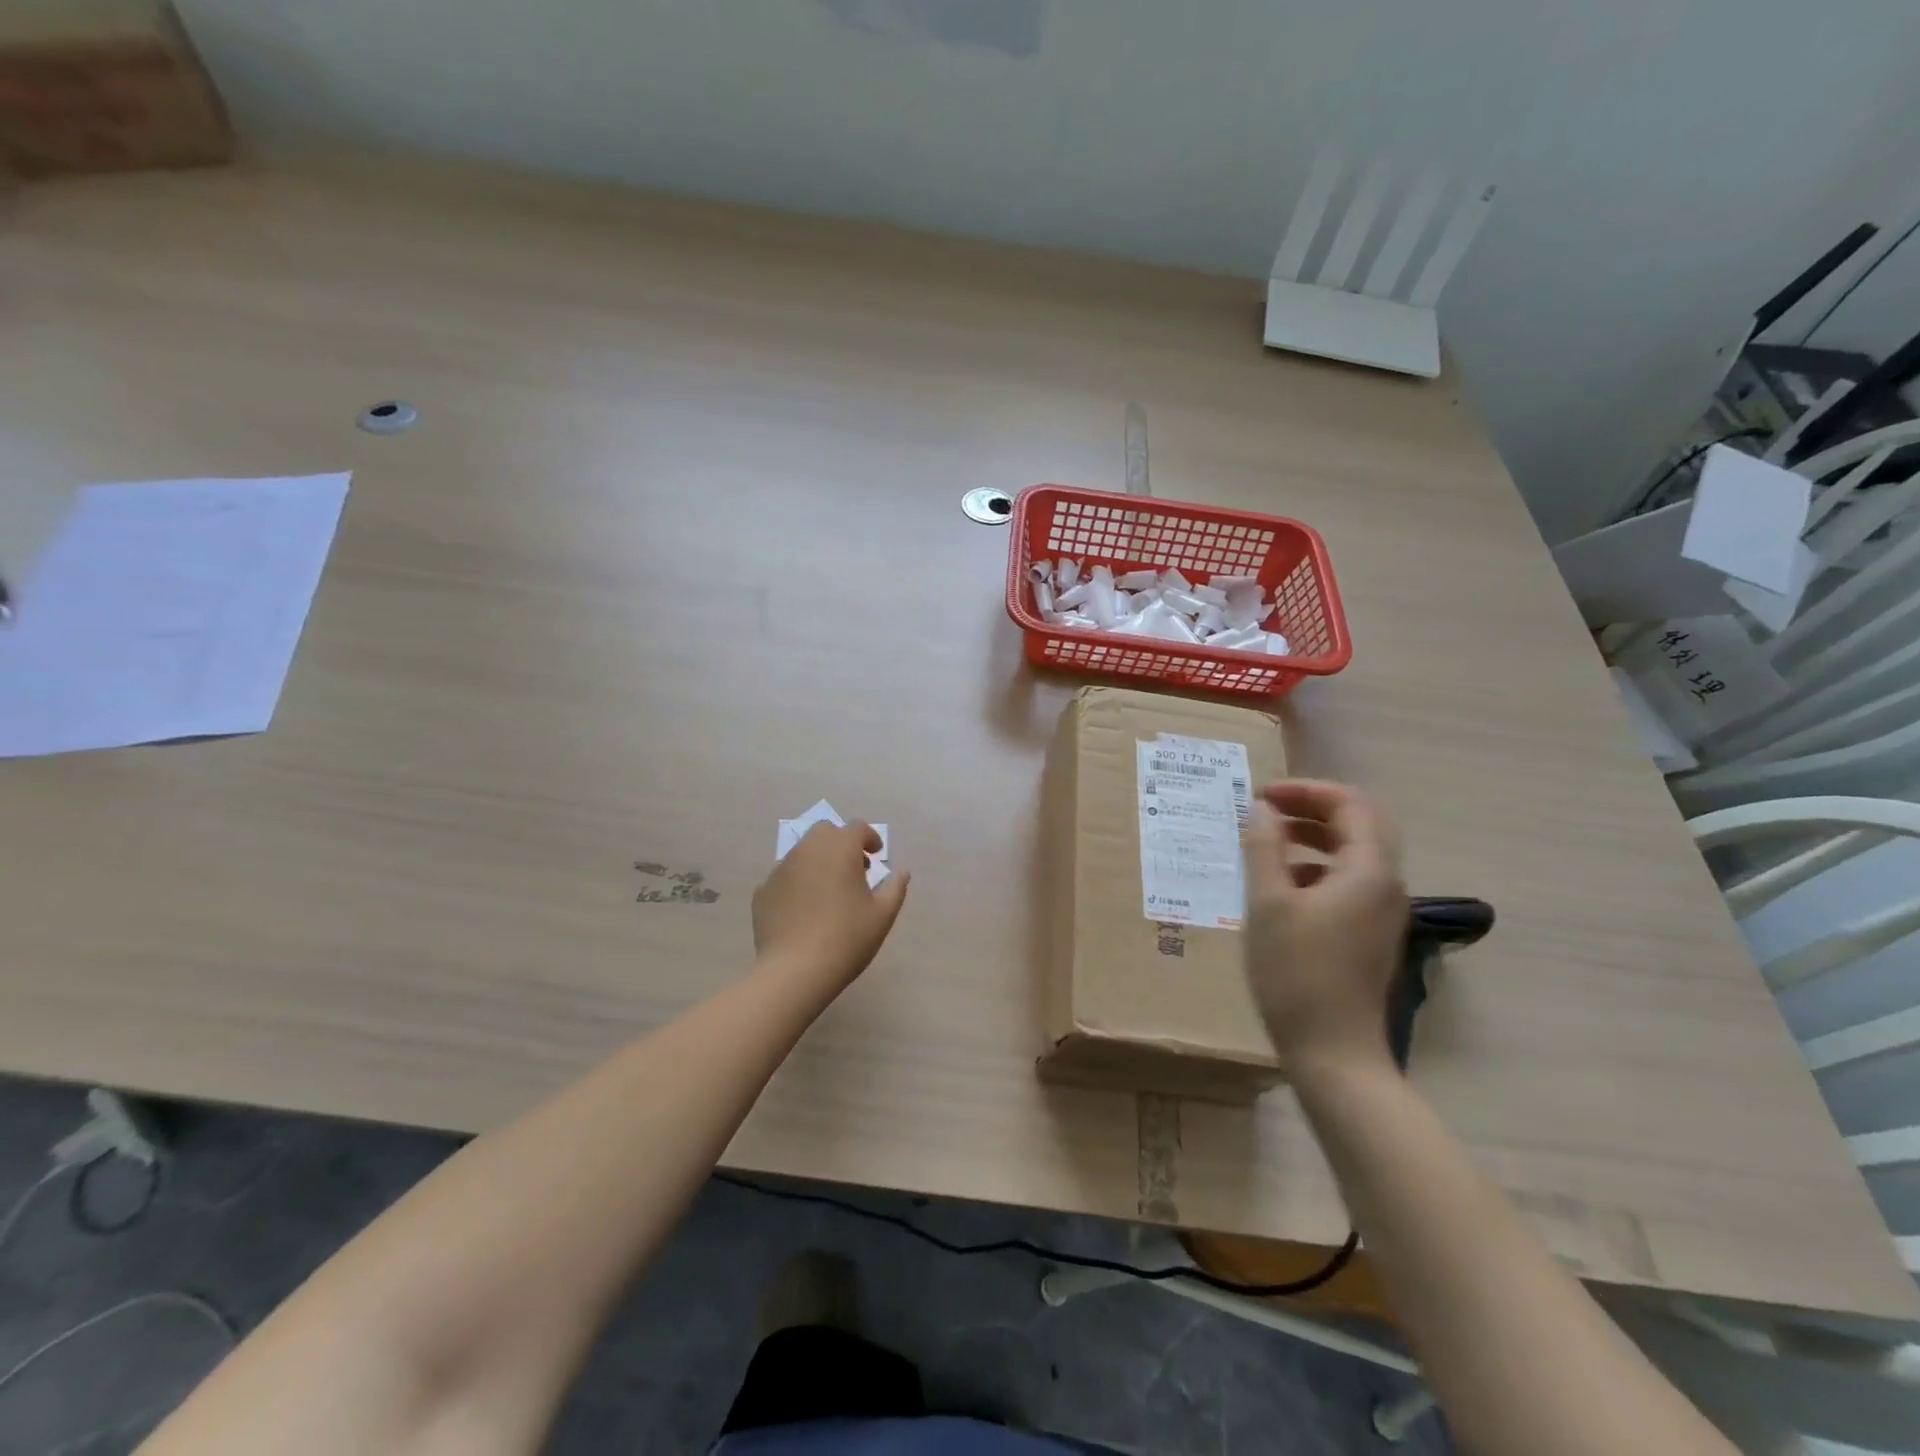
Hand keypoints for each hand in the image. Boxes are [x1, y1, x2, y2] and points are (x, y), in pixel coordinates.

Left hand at [752, 822, 909, 991]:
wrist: (794, 971)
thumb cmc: (847, 938)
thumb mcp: (882, 915)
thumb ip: (895, 888)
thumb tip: (901, 872)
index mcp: (840, 848)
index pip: (857, 828)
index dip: (869, 838)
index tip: (876, 855)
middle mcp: (808, 849)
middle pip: (825, 832)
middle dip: (841, 843)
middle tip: (853, 869)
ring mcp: (781, 869)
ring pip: (802, 853)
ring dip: (818, 861)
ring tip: (828, 891)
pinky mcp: (763, 891)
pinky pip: (784, 877)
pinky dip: (797, 883)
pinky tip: (803, 910)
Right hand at [1242, 780, 1406, 1079]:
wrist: (1333, 1053)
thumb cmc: (1296, 973)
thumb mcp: (1267, 904)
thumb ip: (1263, 848)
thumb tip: (1262, 809)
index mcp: (1368, 870)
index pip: (1350, 804)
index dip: (1306, 790)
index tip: (1261, 795)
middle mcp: (1386, 884)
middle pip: (1360, 823)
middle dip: (1313, 808)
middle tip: (1268, 809)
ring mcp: (1382, 911)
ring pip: (1355, 852)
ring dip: (1314, 836)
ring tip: (1267, 840)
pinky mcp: (1369, 933)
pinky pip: (1349, 880)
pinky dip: (1317, 866)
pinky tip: (1281, 884)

§ THE TASK: When a line in the material above includes "middle", report that line by copying it.

§ EXPECTED ANSWER:
middle mcp: (808, 849)
middle pip: (825, 832)
middle dip: (841, 843)
middle tip: (853, 869)
middle mcp: (1386, 884)
middle pip: (1360, 823)
middle dip: (1313, 808)
middle tip: (1268, 809)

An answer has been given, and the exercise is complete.